Thanks - note that this is a work in progress so no need to give feedback until it’s done. It’s not in a working state yet.

Thanks for your detail explanation, always learn a lot from the tools/tricks that you shared.

For now, it feels natural to call it within a fastai repo, but I don’t see any thing stopping this tool to be used outside fastai. I am not good at bash script but I saw orig_user_name=fastai inside the script, so from my understanding we can simply changes this line and use it in other open source project as well. So putting it in $PATH make perfect sense.

I will give it a few more trials and see if I will come back with any question. :slight_smile:

Thanks again.

It reminds me of Processing language.

I have the developer version installed with the latest pull. I get the following error when trying to create a cnn (from the docs):

AttributeError: type object ‘Learner’ has no attribute ‘create_cnn’

Any ideas?

create_cnn is a function, it’s not inside Learner.

Do the docs need to be updated then? It says here:

learn = Learner.create_cnn(data, models.resnet18, metrics=accuracy)

Yes, orig_user_name can be made into a parameter and then you could use the script with any github project.
that’s why I called it, fastai-make-pr-branch - as it hardwires the fastai user :wink:

The only custom thing in the script is that it runs tools/run-after-git-clone if it finds it in the repo.

1 Like

Hey all,

Just sharing this issue here with the validation set random seed.
https://forums.fast.ai/t/lesson-1-pets-benchmarks/27681/55?u=jamesrequa

Please feel free to verify this on your end as well. Steps to reproduce:

  1. Set a random seed in the jupyter notebook np.random.seed(2)
  2. Create an ImageDataBunch data = ImageDataBunch.from_name_re(path_img, fnames, pat, ds_tfms=get_transforms(), size=299, bs=bs, valid_pct=0.2)
  3. Save train/val x for later trn_x, val_x = data.train_ds.x, data.valid_ds.x
  4. Create a new ImageDataBunch repeating step 2
  5. Check again the train/val x for this new data instance trn_x2, val_x2 = data.train_ds.x, data.valid_ds.x. Compare with the first train/valid set and verify they are not the same.

I have already implemented the code changes which fixes this issue so if you like I can submit a PR :slight_smile: I think this is pretty important to fix right away as it can result in validation loss/error rate results which are not reliable and can happen in a very innocent way like if you just wanted to change the batch size or image size (as we saw one student achieved 1% error rate on pets dataset for this reason).

I don’t have that issue. The thing is you say to repeat the creation from step 2, but you have to go back to step 1 and reset the seed to 2, then your validation set will be the same.

1 Like

Hi Sylvain, good to see you here!

Thank you for confirming this! I was not re-running the code cell np.random.seed(2) when I went to re-create ImageDataBunch. My guess is that others did the same.

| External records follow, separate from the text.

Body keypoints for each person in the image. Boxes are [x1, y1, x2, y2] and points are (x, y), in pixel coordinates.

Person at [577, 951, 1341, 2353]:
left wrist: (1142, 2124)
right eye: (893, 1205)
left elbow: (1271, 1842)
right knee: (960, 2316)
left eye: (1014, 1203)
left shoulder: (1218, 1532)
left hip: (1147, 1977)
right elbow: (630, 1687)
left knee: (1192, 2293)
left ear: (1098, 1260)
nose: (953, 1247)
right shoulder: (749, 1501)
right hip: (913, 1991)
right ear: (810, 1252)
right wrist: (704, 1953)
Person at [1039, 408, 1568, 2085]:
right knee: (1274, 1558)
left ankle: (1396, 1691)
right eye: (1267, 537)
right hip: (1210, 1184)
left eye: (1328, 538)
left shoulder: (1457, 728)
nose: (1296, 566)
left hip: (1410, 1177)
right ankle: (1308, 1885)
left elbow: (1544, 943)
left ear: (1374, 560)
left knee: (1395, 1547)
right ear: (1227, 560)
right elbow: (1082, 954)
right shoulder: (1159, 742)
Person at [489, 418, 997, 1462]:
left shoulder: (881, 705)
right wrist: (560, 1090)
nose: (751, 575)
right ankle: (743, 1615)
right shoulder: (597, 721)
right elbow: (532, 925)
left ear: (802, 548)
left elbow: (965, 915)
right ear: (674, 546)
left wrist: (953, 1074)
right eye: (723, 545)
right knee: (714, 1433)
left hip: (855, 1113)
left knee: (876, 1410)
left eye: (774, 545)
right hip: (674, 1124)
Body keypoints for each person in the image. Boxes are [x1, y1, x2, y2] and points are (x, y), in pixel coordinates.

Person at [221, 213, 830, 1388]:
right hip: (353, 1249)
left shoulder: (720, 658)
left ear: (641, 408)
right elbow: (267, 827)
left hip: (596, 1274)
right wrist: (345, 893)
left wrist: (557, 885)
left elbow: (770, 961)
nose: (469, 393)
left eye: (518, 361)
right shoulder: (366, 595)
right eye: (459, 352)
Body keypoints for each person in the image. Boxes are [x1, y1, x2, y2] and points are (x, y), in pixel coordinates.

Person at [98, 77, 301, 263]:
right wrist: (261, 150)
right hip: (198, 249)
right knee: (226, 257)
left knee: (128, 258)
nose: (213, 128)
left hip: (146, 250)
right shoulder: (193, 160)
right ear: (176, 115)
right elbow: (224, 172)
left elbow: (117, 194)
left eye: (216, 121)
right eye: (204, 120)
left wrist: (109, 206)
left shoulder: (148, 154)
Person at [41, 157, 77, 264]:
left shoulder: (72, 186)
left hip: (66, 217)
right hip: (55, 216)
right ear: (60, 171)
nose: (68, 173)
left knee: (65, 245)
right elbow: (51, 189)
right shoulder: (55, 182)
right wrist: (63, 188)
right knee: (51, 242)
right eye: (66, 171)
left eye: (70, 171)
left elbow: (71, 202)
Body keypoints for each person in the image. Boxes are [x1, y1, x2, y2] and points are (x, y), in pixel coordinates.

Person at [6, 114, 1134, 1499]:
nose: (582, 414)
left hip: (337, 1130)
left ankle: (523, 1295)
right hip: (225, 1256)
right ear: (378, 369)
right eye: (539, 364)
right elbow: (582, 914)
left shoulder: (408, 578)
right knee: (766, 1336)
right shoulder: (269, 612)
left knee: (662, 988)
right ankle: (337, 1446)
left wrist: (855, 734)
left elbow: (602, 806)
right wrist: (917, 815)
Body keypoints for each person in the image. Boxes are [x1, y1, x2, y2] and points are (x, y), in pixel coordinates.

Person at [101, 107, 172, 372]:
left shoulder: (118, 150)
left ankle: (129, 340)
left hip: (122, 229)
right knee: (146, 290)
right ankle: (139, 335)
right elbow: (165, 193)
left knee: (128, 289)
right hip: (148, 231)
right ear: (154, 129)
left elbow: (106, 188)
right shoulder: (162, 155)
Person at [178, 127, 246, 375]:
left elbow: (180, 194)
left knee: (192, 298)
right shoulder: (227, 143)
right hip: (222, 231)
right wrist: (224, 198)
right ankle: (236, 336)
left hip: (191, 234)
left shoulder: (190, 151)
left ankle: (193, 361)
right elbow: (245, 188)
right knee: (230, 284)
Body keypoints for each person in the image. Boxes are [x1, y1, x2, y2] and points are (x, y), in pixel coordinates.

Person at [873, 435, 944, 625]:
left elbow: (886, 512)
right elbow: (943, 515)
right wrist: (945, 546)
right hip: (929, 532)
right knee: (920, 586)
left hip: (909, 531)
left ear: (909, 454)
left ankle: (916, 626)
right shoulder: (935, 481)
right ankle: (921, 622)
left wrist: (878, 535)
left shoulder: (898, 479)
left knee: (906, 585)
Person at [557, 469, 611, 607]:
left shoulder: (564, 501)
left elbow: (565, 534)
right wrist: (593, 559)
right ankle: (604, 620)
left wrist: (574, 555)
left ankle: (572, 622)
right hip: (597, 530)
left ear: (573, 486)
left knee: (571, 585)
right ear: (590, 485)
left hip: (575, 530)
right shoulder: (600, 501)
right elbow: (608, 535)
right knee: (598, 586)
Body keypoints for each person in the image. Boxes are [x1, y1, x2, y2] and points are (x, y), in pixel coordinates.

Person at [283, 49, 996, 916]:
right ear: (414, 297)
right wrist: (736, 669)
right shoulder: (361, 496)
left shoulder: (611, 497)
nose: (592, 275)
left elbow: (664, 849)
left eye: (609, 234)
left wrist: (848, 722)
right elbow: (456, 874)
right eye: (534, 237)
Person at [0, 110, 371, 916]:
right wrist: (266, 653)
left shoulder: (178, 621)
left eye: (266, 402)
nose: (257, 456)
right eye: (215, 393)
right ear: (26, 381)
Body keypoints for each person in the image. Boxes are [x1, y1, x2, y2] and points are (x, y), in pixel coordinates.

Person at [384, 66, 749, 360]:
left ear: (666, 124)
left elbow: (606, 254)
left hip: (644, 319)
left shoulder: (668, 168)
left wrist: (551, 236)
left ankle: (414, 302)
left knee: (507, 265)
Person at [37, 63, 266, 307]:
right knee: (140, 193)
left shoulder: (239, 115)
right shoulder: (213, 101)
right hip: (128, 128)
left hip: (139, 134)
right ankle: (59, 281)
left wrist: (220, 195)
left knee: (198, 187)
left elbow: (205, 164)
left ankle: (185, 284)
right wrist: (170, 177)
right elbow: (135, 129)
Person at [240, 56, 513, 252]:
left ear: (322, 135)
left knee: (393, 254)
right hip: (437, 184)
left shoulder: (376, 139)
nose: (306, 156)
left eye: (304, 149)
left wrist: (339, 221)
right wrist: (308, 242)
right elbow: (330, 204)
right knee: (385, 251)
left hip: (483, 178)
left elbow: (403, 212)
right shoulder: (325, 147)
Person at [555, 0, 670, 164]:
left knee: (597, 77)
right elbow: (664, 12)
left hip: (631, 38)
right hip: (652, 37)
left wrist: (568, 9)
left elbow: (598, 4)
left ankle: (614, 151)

I would suggest updating the notebooks so that this seed generation is being done in the same cell block as the creation of the ImageDataBunch to avoid something like this happening for others :slight_smile:

Alternatively, passing in the seed value as a parameter to ImageDataBunch will ensure this mixup will never happen (more user friendly imho) but I realize this affects the code so its probably less desirable.

Good idea.